Wie gewinnt man Menschen für den Klimaschutz? Genau, mit Geld!

Die Menschen für den Klimaschutz zu begeistern, ist eine schwierige Aufgabe. Wer Geld in die Hand nimmt, kann die Menschen aber motivieren, meint unsere Kommentatorin.
Schülerinnen und Schüler demonstrieren mit einem Protestplakat mit der Aufschrift «Rettet die Welt und denkt nicht nur ans Geld.»
Schülerinnen und Schüler demonstrieren mit einem Protestplakat mit der Aufschrift «Rettet die Welt und denkt nicht nur ans Geld.» Wer das Klima schützen will, muss ihn vor allem billiger machen, findet unsere Kommentatorin. © picture alliance/dpa

Es herrscht große Einigkeit darüber, dass etwas für den Klimaschutz getan werden muss. Beim Einkaufen im Supermarkt zu teuren Bio-Produkten zu greifen oder beim neuen T-Shirt ein nachhaltiges Produkt zu kaufen, fällt vielen dann doch schwer. Das Problem ist oft keine Frage des Wollens, sondern eine Frage des Geldes.

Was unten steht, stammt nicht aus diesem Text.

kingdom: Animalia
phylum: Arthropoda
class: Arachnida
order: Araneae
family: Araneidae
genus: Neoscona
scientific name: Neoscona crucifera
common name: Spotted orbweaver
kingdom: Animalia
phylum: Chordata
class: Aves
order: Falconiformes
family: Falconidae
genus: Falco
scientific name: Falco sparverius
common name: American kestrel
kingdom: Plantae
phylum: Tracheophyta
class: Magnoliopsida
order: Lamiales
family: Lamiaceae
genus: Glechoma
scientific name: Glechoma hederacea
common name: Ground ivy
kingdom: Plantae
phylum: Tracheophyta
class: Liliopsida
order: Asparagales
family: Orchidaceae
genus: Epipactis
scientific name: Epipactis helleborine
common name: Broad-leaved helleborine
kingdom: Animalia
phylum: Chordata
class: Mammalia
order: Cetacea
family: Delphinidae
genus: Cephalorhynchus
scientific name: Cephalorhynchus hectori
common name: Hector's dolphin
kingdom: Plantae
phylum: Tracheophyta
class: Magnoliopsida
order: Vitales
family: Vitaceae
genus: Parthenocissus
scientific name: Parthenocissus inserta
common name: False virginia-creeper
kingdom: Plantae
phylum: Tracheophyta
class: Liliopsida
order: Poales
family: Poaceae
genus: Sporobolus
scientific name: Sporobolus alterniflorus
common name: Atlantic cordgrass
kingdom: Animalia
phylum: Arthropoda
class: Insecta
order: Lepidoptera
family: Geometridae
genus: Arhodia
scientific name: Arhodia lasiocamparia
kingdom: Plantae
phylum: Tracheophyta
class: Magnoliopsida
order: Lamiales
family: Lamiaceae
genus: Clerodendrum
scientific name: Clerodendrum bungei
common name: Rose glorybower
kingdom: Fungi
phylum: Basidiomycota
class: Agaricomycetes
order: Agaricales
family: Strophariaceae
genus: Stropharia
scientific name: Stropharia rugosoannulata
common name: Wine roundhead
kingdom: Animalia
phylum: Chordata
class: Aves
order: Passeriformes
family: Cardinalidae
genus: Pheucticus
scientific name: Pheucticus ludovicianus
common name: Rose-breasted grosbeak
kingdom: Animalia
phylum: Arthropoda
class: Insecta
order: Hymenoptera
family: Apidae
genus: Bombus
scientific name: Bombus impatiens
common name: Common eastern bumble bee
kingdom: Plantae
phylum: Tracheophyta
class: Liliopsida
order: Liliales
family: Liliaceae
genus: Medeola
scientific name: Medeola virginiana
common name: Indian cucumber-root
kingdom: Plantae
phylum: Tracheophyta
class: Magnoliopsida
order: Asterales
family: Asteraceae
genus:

Die Stadt Haltern am See macht es perfekt vor

Wenn die Politik will, dass Menschen klimafreundlich leben, dann muss sie finanzielle Anreize schaffen. Die Förderung der Stadt Haltern für neue und moderne Kühlgeräte ist ein perfektes Beispiel für so einen Anreiz. Alte Kühlschränke sind schließlich echte Klimasünder. Wer so einen aussortiert, bekommt 100 Euro für einen neuen Kühlschrank. Das Beispiel lässt sich in vielen Lebensbereichen umsetzen, wie bei alten Heizungen oder Dämmungen. Je unkomplizierter, desto besser.

Das kann aber nur der erste Schritt sein. Bahnfahren muss langfristig billiger werden, auch nach dem 9-Euro-Ticket. Biolebensmittel müssen auch für untere Einkommensschichten erschwinglich sein, ebenso wie die Anschaffung eines E-Autos. Das wird ohne eine Menge Geld vonseiten der Politik nicht gehen. Nehmen wir dieses Geld nicht in die Hand, riskieren wir, diesen Planeten zu zerstören und für Menschen unbewohnbar zu machen.